ICO's data protection tentacles will penetrate NHS bodies

But WON'T probe private firms' services to public healthcare

NHS bodies in the UK can now be forced to open themselves up to data protection audits under new powers handed to the Information Commissioner's Office (ICO).

The watchdog told Out-Law.com that its audits regime follows a "participative approach" and that therefore it would first ask health bodies if they would voluntarily commit to a review of their data protection policies and practices. However, the new compulsory audit powers can be used to force the bodies to participate if the ICO identifies a need to carry out such a review.

Christopher Graham, the UK's information commissioner, said: "The Health Service holds some of the most sensitive personal information available, but instead of leading the way in how it looks after that information, the NHS is one of the worst performers. This is a major cause for concern."

He added: "Time and time again we see data breaches caused by poor procedures and insufficient training. It simply isn’t good enough. We fine these organisations when they get it wrong, but this new power to force our way into the worst performing parts of the health sector will give us a chance to act before a breach happens. It’s a reassuring step for patients."

The ICO had long campaigned for the compulsory audit powers they have under the Data Protection Act to be extended to the public health sector. Previously, the ICO could only compel central government departments to participate in a data protection audit and needed the consent of other organisations to investigate their procedures.

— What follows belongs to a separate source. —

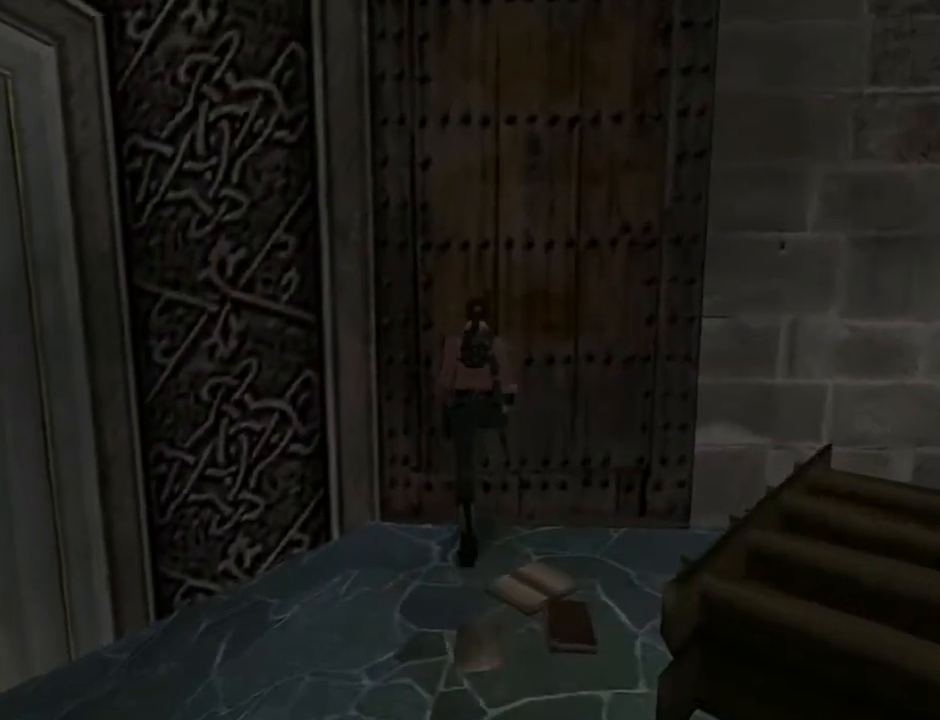
{"buttons": ["DPAD_RIGHT"], "left_stick": "center", "right_stick": "center", "events": [[367, "DPAD_UP", "up"]]}
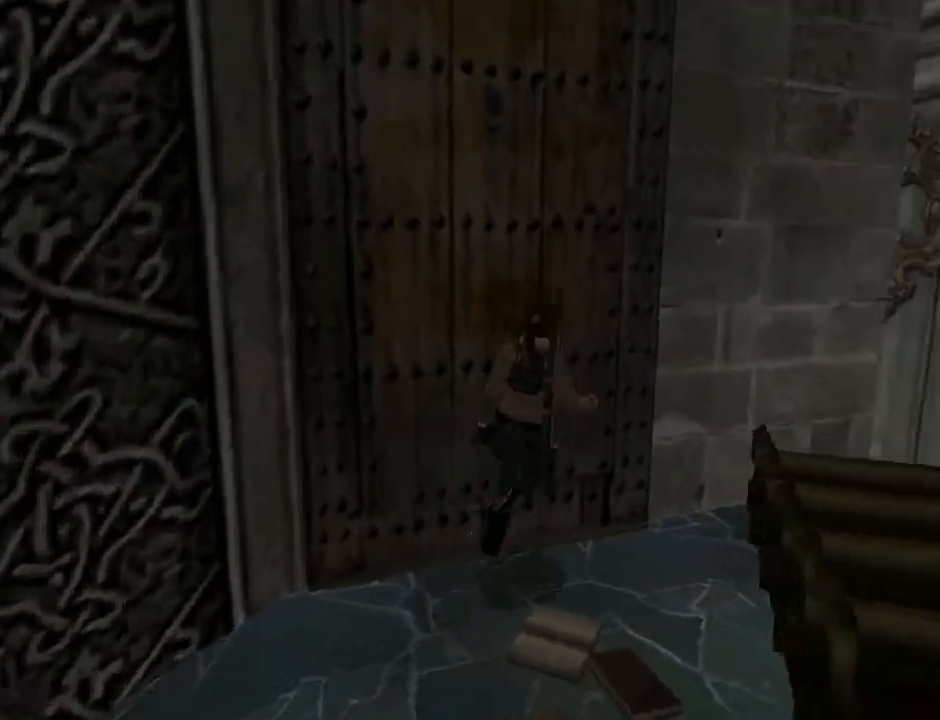
{"buttons": ["DPAD_RIGHT"], "left_stick": "center", "right_stick": "center", "events": []}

The Ministry of Justice (MoJ) consulted on plans to extend the ICO's compulsory audit powers to health bodies in March 2013. At the time it said it was convinced of the need to extend the powers after the ICO had provided evidence that showed that there are "significant compliance problems" within the NHS.

The MoJ said that with the health sector facing changing practices through "modernisation", it was important to provide the ICO with the power to conduct compulsory data protection audits of the organisations to mitigate identified risks.

The MoJ's report said that the ICO's power to levy monetary penalties for data breaches is "an effective and important mechanism for ensuring data controllers take compliance seriously and take steps to prevent issues recurring". However, it added that it would also "clearly be ideal for risk areas to be identified and practices to be improved across an organisation long before such serious incidents occur".

Only now has the ICO been handed the new powers.

"The ICO will be able to assess data protection by England’s NHS foundation trusts, GP surgeries, NHS Trusts and Community Healthcare Councils, and their equivalent bodies in Scotland, Wales and Northern Ireland under section 41A of the Data Protection Act," the ICO said in a statement. "The new legislation will not apply to any private companies providing services within public healthcare."

NHS organisations have been fined a total of £1.3m by the ICO over serious Data Protection Act compliance failings, including the largest single fine the ICO has ever issued of £325,000 against Brighton and Sussex University Hospitals NHS Foundation Trust.